• [TASK ITEM]: Report all lines from the entries below in which "coordinate" appears.
Start of PROVIDED ENTRIES
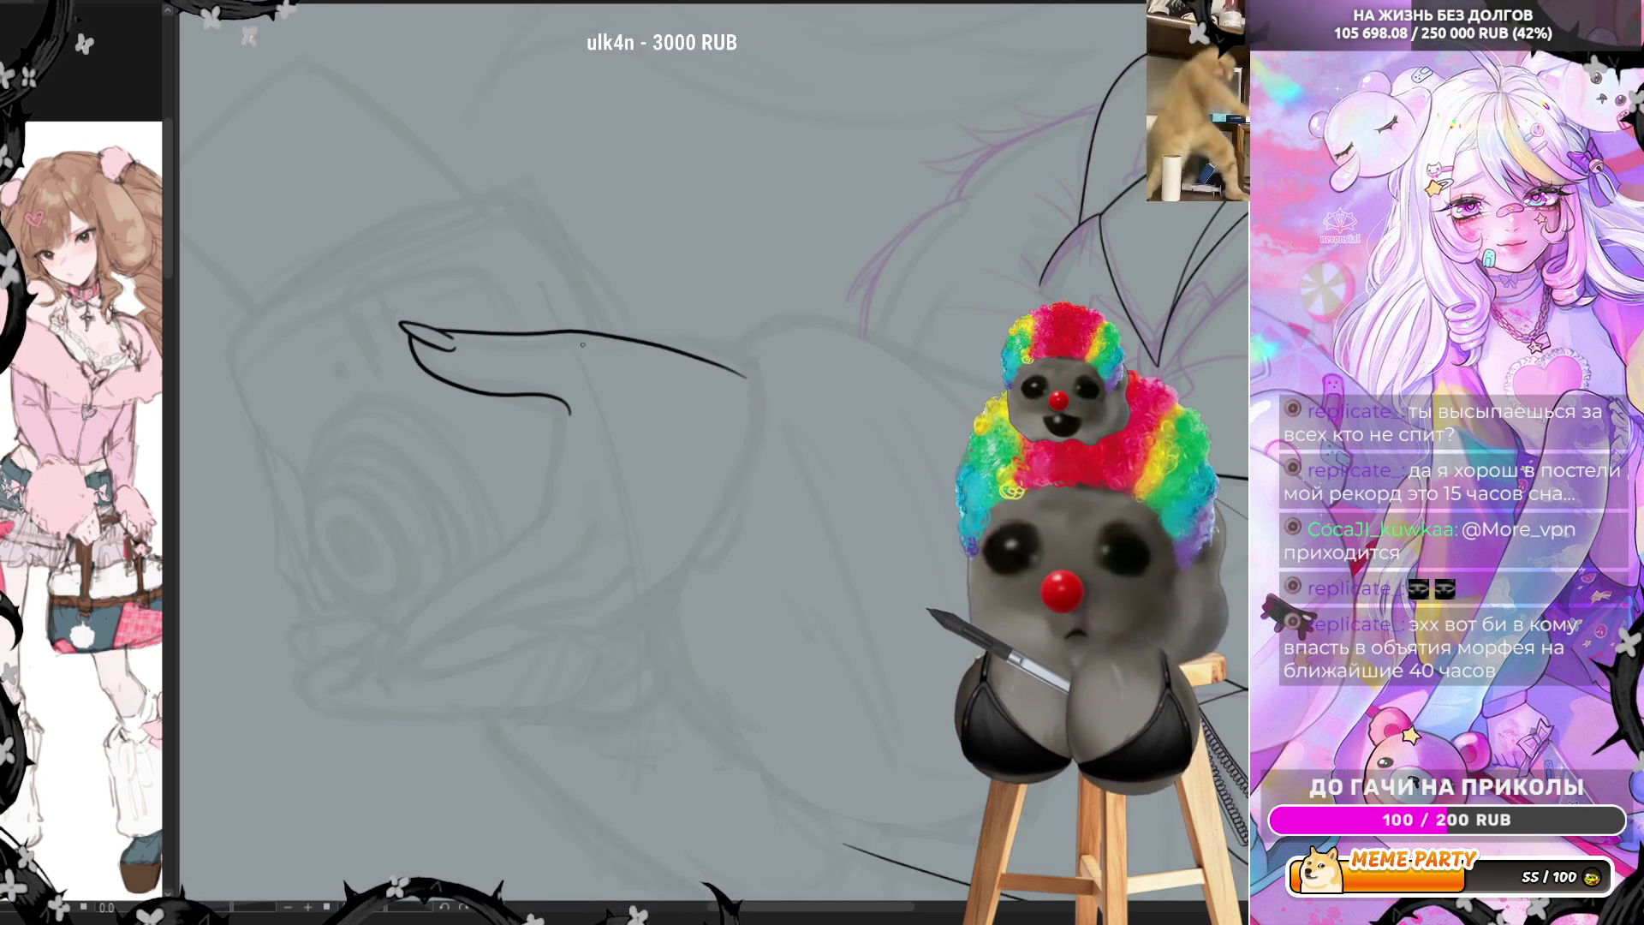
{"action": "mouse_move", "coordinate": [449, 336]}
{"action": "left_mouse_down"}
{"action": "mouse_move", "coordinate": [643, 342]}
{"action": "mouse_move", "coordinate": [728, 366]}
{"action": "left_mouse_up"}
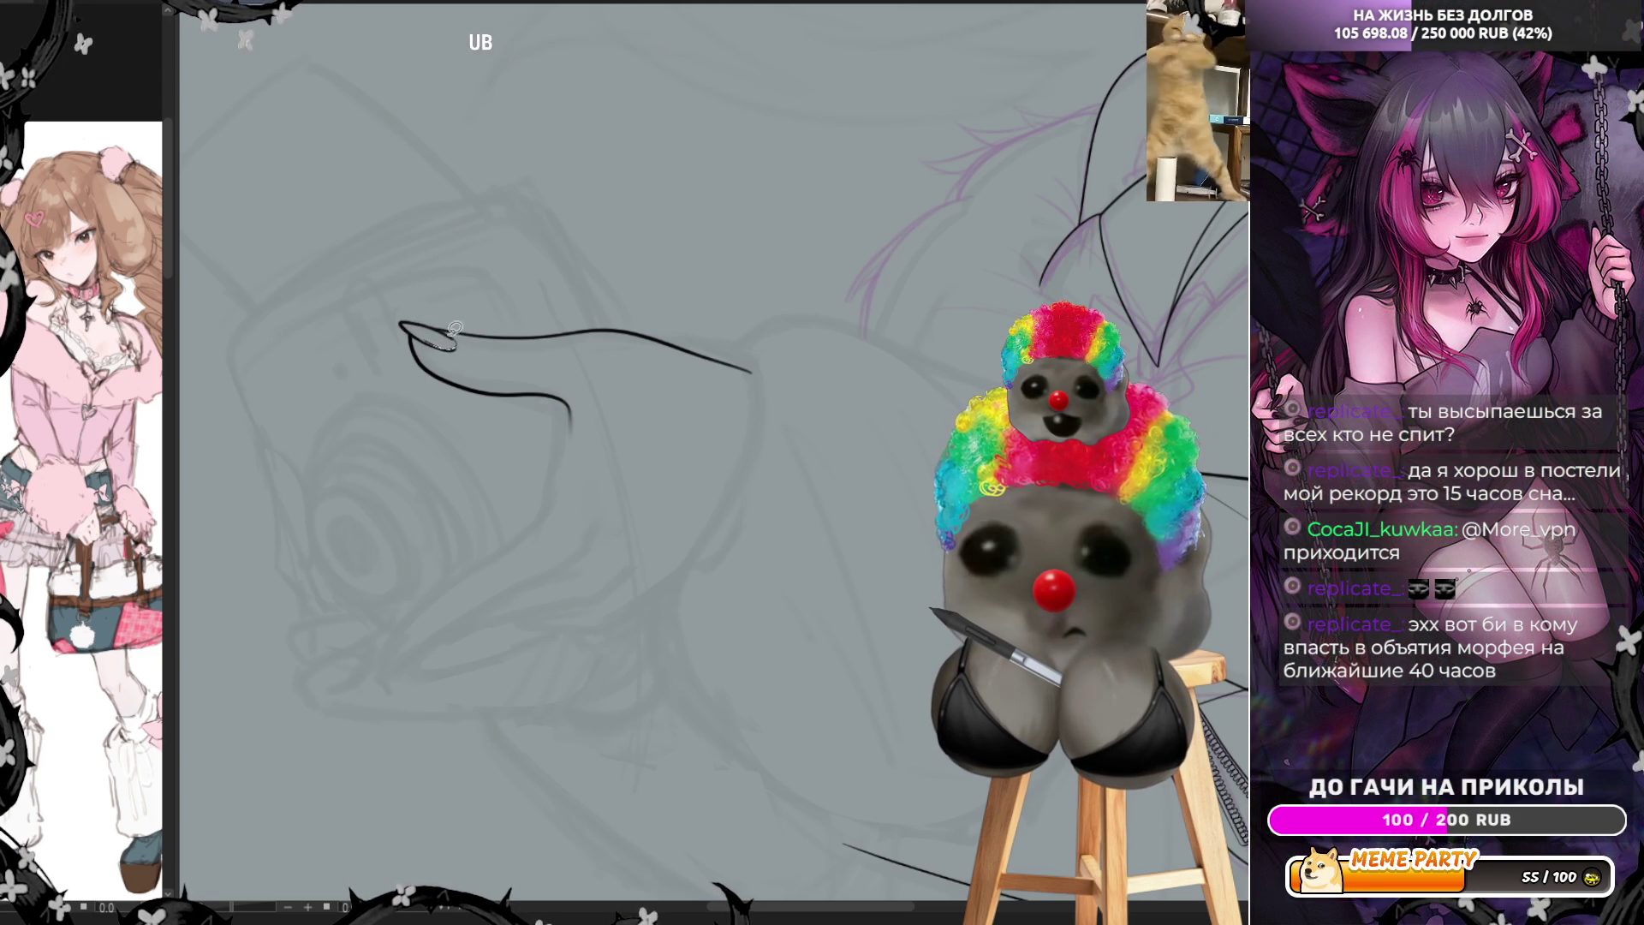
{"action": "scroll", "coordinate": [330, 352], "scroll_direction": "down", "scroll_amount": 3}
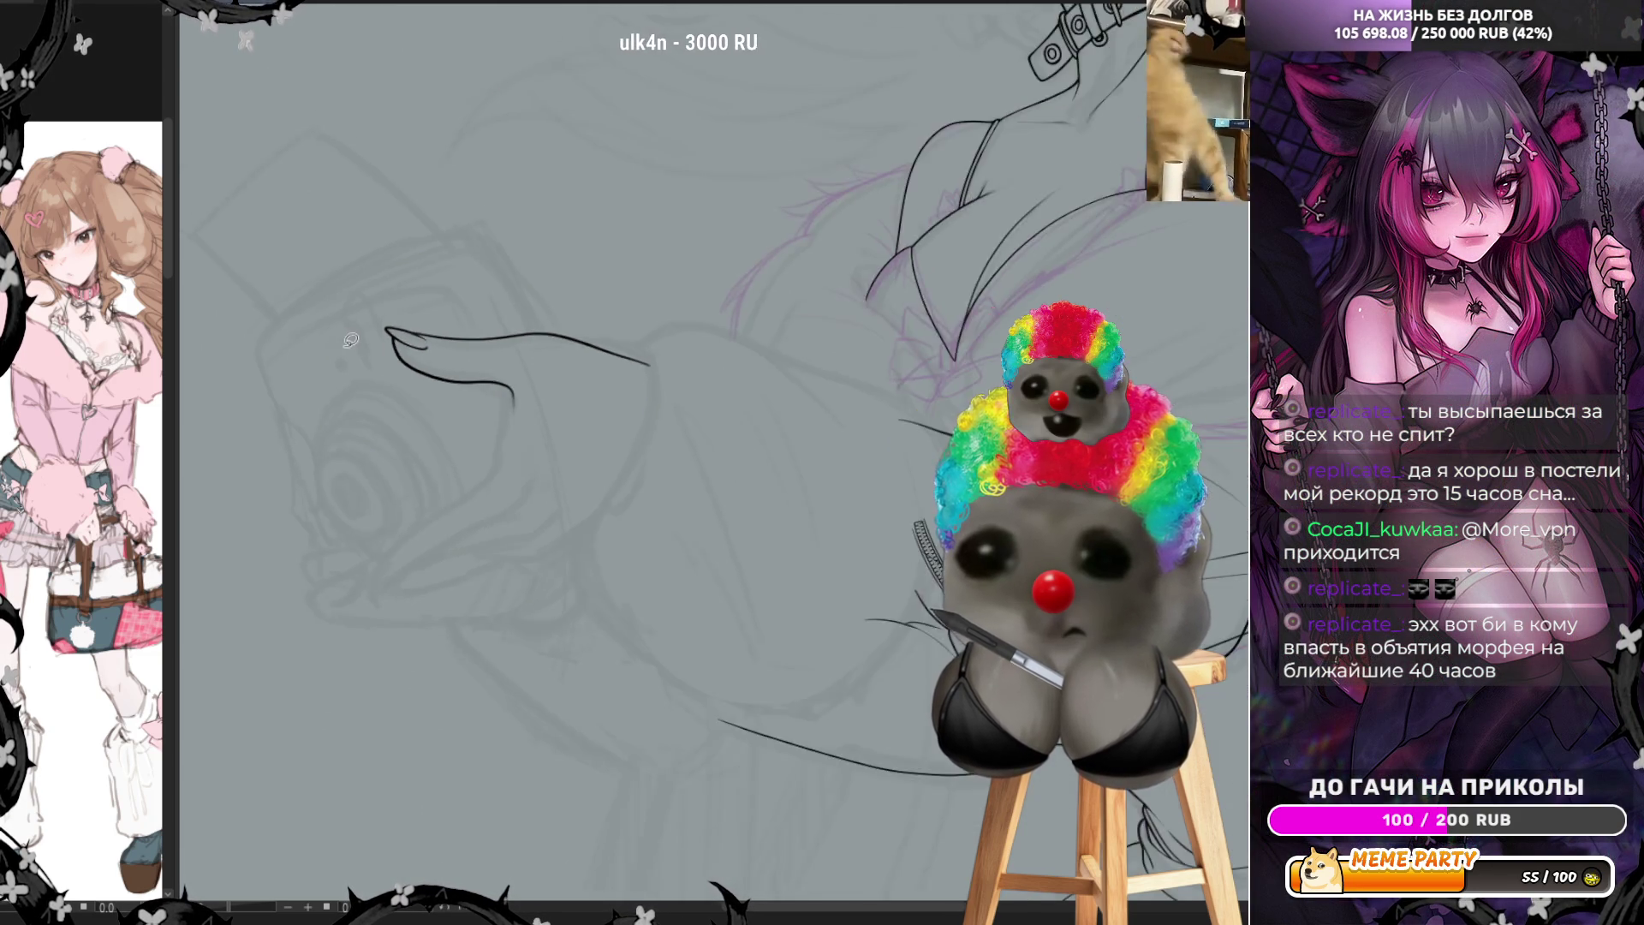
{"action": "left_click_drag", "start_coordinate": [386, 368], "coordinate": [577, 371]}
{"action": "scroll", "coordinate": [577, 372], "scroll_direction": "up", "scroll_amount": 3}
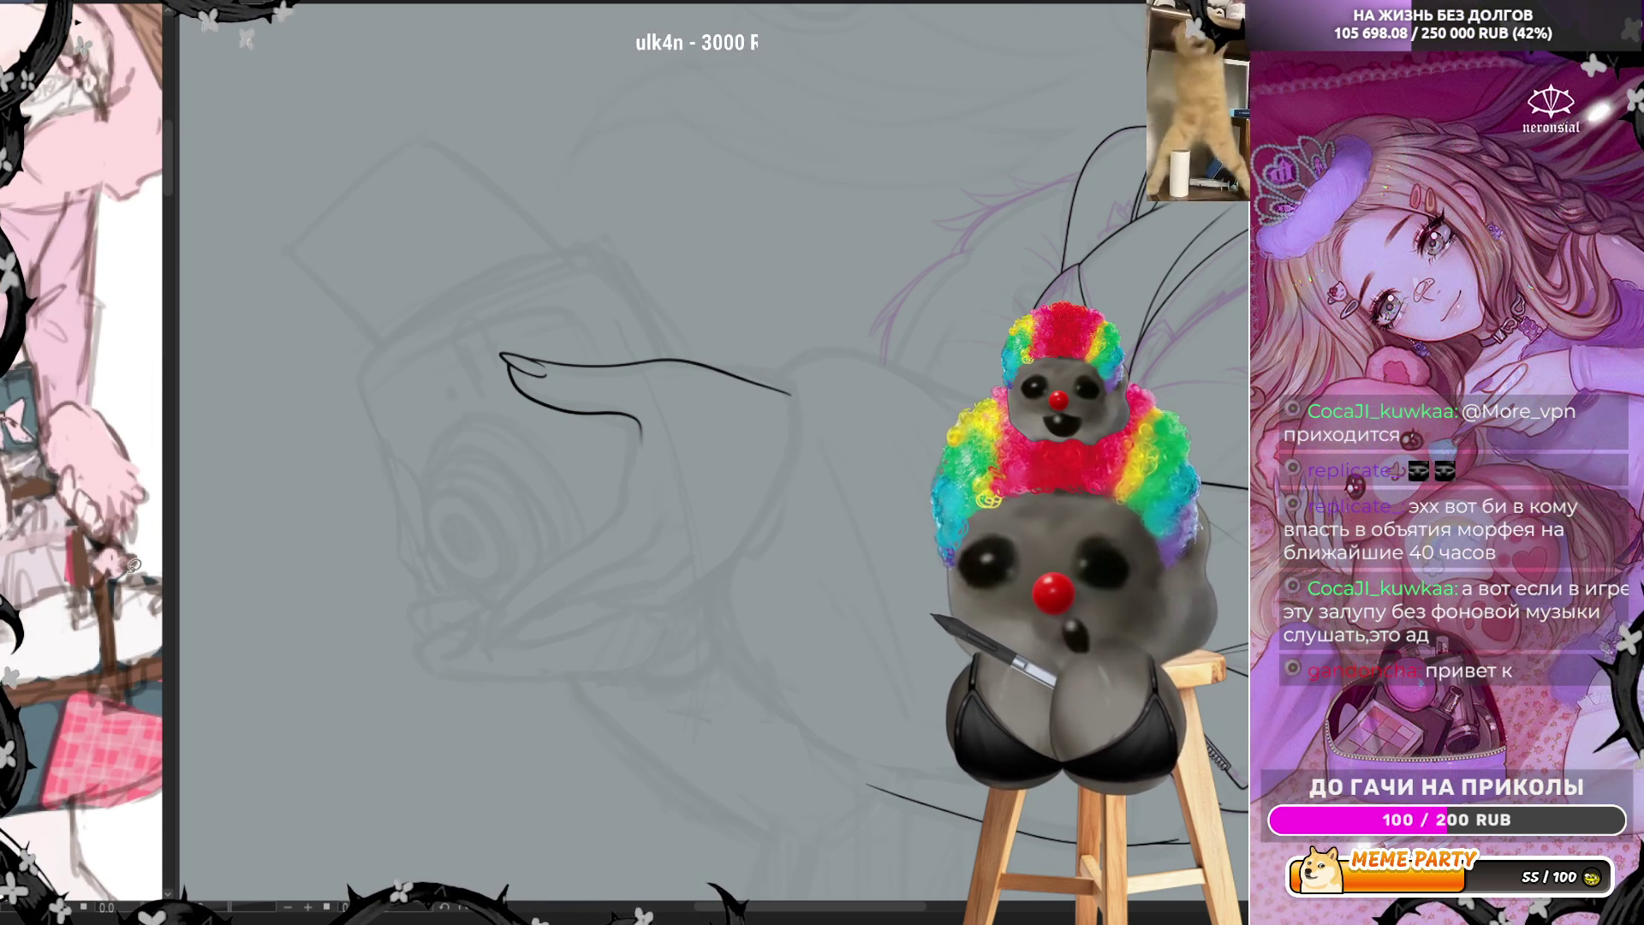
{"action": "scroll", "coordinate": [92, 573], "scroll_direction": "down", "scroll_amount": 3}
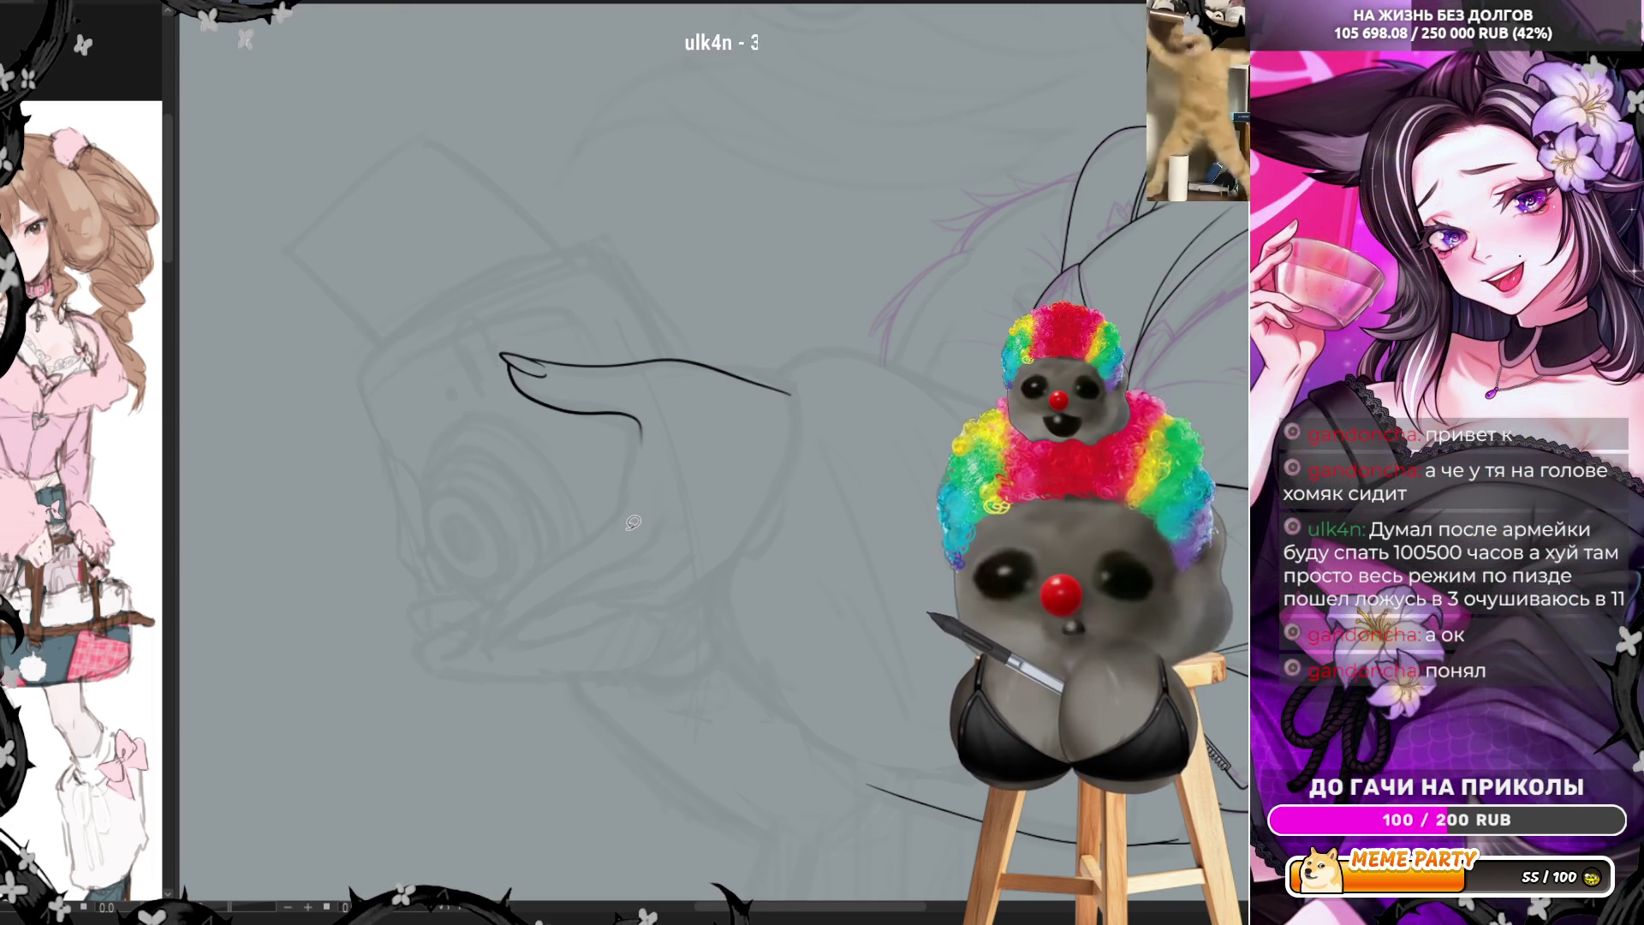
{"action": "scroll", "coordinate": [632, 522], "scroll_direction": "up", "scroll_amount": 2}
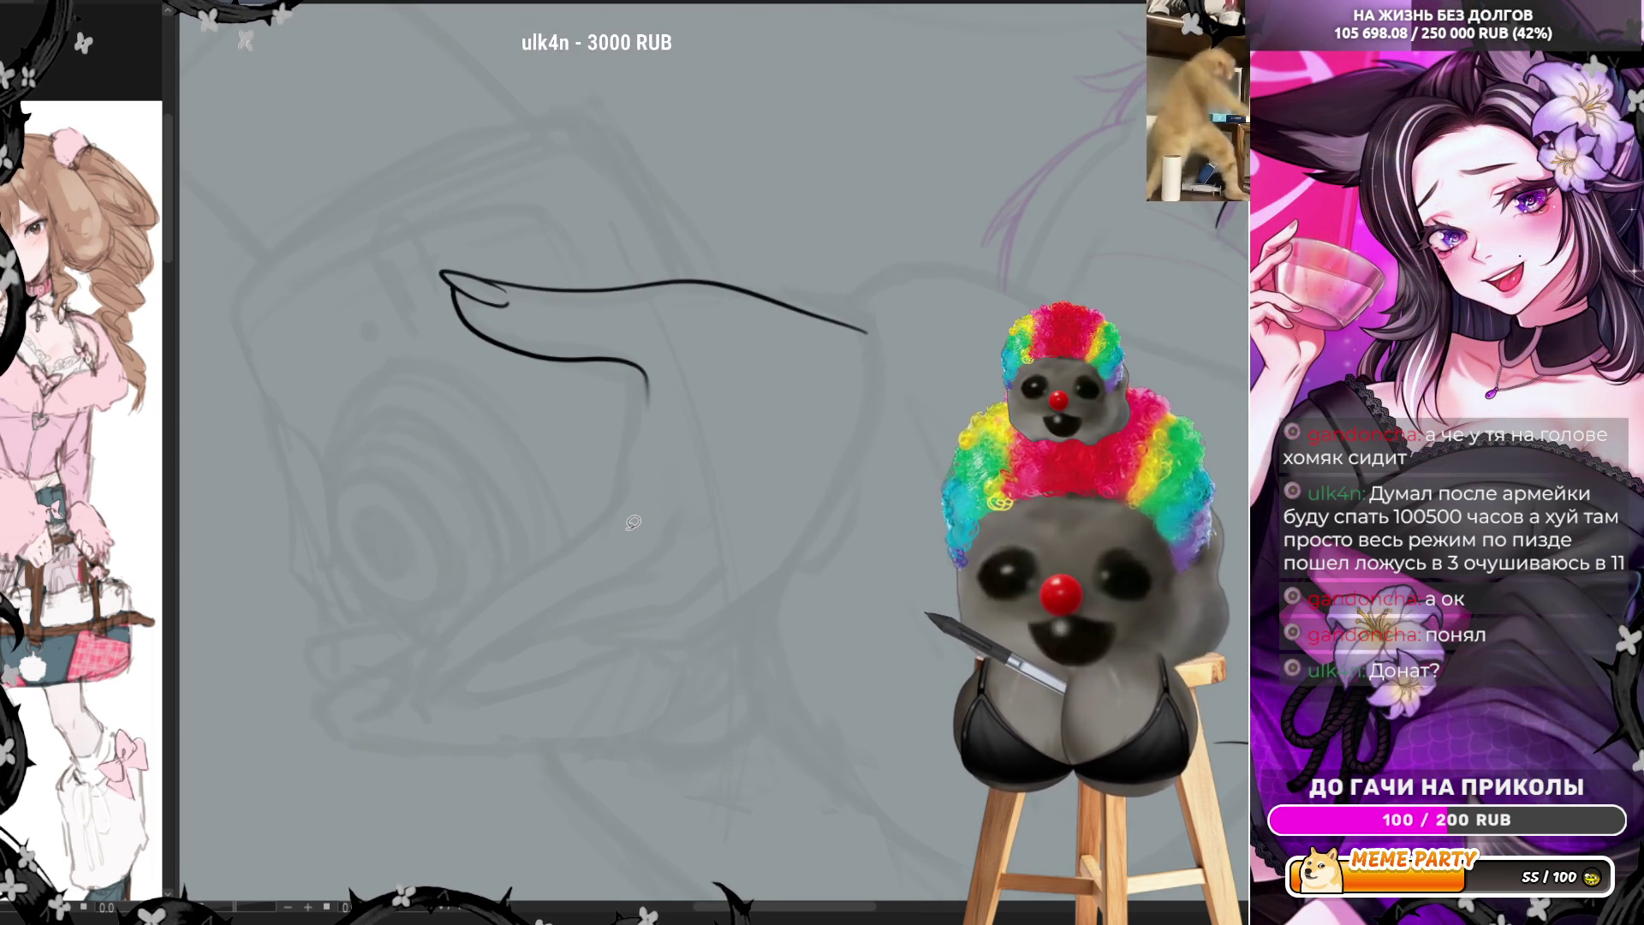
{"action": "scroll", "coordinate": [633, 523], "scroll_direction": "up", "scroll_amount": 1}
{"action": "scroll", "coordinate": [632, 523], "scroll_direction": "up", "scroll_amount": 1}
End of PROVIDED ENTRIES
• [WRITTEN RESPONSE]:
{"action": "mouse_move", "coordinate": [449, 336]}
{"action": "mouse_move", "coordinate": [643, 342]}
{"action": "mouse_move", "coordinate": [728, 366]}
{"action": "scroll", "coordinate": [330, 352], "scroll_direction": "down", "scroll_amount": 3}
{"action": "left_click_drag", "start_coordinate": [386, 368], "coordinate": [577, 371]}
{"action": "scroll", "coordinate": [577, 372], "scroll_direction": "up", "scroll_amount": 3}
{"action": "scroll", "coordinate": [92, 573], "scroll_direction": "down", "scroll_amount": 3}
{"action": "scroll", "coordinate": [632, 522], "scroll_direction": "up", "scroll_amount": 2}
{"action": "scroll", "coordinate": [633, 523], "scroll_direction": "up", "scroll_amount": 1}
{"action": "scroll", "coordinate": [632, 523], "scroll_direction": "up", "scroll_amount": 1}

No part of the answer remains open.